Data supplied →
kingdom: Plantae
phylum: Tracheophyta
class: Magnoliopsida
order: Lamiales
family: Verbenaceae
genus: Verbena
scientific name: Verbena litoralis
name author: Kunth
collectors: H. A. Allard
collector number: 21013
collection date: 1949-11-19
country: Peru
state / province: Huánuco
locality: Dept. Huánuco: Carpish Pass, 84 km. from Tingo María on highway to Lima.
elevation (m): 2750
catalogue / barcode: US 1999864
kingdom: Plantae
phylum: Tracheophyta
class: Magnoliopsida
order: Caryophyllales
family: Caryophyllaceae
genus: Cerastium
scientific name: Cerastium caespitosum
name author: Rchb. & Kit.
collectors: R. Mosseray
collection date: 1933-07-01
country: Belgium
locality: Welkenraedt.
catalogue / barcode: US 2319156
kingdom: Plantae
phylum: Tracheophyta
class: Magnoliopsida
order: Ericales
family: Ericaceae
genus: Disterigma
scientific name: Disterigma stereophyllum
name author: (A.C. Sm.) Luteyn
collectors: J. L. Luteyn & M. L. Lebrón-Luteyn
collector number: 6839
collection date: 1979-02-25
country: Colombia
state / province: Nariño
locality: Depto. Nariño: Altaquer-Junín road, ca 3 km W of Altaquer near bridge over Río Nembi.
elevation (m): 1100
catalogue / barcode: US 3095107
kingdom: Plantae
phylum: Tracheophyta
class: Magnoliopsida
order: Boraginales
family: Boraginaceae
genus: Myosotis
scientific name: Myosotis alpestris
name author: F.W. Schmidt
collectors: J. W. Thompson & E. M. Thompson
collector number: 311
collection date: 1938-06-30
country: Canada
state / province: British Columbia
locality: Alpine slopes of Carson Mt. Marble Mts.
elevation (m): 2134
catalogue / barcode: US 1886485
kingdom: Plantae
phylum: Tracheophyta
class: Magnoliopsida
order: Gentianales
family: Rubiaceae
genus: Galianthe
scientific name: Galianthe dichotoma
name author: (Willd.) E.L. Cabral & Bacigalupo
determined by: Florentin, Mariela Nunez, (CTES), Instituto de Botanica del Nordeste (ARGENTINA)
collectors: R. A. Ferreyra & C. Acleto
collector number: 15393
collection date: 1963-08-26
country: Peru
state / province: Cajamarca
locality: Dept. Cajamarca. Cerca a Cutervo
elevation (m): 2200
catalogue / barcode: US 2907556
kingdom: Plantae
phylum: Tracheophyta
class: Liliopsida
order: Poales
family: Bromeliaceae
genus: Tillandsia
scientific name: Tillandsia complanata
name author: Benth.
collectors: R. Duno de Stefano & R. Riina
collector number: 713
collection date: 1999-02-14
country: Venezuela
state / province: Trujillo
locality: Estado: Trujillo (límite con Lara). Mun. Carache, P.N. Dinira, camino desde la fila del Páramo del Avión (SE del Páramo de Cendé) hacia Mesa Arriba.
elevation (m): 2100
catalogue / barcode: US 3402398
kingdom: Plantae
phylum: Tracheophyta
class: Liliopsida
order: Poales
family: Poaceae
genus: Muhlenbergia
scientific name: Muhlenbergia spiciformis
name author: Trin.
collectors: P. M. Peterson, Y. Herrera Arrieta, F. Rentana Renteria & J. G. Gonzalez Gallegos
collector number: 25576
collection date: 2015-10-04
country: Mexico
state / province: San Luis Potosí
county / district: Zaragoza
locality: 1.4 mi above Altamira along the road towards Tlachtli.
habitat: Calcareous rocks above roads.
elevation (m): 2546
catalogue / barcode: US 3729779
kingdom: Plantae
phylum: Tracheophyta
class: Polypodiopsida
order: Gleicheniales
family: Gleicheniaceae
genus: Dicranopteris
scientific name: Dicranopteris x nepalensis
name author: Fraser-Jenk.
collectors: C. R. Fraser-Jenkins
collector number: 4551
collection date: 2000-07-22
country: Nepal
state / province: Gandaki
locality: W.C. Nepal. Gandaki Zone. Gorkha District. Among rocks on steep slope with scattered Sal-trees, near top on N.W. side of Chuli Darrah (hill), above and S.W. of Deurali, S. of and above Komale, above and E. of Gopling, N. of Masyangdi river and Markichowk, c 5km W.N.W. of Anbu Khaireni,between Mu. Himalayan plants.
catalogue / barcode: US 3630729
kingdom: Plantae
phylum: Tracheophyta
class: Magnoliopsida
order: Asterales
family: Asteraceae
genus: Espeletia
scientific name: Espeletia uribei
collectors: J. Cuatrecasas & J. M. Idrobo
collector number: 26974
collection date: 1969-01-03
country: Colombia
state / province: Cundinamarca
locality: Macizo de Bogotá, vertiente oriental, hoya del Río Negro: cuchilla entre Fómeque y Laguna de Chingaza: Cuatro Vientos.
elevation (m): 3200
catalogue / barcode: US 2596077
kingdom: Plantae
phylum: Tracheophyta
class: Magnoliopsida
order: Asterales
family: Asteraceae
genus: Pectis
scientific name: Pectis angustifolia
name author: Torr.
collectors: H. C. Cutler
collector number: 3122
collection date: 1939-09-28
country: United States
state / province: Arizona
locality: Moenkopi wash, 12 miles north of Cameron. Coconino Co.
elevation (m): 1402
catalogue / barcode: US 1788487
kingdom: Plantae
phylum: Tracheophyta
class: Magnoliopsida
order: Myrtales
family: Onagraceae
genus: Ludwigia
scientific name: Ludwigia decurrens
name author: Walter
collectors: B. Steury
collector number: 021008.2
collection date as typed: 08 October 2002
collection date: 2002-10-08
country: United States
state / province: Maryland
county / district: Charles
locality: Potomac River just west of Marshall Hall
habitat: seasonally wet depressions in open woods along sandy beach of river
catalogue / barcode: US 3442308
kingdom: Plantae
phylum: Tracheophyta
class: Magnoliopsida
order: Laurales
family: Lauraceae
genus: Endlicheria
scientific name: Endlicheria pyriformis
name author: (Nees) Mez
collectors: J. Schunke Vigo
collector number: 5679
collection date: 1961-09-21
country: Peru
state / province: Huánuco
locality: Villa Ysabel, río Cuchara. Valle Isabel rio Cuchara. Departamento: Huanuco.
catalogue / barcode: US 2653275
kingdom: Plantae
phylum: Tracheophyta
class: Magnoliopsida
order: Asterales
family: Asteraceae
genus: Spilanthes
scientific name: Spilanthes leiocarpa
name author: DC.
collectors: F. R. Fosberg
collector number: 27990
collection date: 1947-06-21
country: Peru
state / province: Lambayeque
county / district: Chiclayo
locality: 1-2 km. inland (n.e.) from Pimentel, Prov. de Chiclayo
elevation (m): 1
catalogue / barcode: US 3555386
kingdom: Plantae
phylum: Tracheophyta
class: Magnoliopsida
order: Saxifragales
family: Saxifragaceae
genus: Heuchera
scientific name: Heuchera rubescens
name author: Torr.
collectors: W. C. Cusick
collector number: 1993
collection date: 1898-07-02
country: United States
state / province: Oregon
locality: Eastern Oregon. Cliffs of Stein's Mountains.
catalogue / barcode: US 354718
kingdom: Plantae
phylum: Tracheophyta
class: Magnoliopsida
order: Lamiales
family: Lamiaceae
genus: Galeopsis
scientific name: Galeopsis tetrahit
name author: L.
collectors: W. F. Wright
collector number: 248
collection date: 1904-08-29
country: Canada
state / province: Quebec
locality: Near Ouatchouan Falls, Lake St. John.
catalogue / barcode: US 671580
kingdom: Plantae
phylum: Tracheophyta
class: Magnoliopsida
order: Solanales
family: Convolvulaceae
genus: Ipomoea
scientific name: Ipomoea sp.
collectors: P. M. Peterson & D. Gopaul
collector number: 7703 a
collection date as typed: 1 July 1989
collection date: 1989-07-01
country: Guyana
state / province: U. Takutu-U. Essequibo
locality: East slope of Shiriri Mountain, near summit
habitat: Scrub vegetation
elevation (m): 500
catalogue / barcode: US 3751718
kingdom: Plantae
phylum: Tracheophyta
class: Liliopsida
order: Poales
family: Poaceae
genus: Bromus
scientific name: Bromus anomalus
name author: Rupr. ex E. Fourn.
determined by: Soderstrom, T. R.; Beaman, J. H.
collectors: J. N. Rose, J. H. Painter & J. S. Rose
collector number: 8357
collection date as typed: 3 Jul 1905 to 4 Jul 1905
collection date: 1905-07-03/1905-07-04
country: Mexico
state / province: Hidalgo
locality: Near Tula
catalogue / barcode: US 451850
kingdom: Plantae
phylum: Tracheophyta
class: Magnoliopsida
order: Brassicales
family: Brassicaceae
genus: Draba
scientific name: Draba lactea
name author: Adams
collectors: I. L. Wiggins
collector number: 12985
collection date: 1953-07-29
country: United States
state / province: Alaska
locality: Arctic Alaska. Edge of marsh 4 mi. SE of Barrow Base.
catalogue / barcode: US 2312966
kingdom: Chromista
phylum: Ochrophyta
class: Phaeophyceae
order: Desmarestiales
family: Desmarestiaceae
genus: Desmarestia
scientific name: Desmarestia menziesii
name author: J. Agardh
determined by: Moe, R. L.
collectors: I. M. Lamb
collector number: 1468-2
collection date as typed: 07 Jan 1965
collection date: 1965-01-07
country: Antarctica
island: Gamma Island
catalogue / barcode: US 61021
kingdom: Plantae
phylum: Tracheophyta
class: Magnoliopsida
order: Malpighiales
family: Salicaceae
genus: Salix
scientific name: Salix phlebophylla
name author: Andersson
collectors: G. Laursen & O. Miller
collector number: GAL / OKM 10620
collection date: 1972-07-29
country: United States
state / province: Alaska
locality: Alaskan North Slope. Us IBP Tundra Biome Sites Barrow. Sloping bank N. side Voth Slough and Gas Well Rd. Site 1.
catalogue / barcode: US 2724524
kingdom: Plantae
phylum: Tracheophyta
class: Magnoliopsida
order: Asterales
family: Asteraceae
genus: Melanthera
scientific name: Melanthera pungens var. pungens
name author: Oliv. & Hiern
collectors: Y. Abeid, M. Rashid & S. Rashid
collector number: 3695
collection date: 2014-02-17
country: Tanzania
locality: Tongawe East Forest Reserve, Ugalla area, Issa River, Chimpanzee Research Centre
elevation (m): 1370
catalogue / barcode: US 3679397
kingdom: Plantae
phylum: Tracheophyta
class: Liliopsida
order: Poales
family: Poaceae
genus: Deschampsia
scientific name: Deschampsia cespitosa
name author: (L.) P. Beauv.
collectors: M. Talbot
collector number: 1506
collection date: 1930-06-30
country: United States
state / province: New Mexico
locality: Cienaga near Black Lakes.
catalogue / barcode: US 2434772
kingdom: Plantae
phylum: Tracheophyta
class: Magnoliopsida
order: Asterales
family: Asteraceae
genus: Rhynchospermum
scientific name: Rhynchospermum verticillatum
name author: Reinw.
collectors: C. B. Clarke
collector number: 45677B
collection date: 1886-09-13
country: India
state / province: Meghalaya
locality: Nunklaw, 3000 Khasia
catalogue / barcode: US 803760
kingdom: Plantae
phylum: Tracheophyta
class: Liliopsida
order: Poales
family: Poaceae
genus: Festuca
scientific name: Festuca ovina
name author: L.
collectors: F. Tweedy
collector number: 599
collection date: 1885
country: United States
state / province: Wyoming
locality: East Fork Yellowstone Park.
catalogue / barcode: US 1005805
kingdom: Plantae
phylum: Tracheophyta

Problem → Copy out the lines of the entries starting with the one that contains "catalogue / barcode: US 2434772" and running through the end of the entries, both ends included.

Final result →
catalogue / barcode: US 2434772
kingdom: Plantae
phylum: Tracheophyta
class: Magnoliopsida
order: Asterales
family: Asteraceae
genus: Rhynchospermum
scientific name: Rhynchospermum verticillatum
name author: Reinw.
collectors: C. B. Clarke
collector number: 45677B
collection date: 1886-09-13
country: India
state / province: Meghalaya
locality: Nunklaw, 3000 Khasia
catalogue / barcode: US 803760
kingdom: Plantae
phylum: Tracheophyta
class: Liliopsida
order: Poales
family: Poaceae
genus: Festuca
scientific name: Festuca ovina
name author: L.
collectors: F. Tweedy
collector number: 599
collection date: 1885
country: United States
state / province: Wyoming
locality: East Fork Yellowstone Park.
catalogue / barcode: US 1005805
kingdom: Plantae
phylum: Tracheophyta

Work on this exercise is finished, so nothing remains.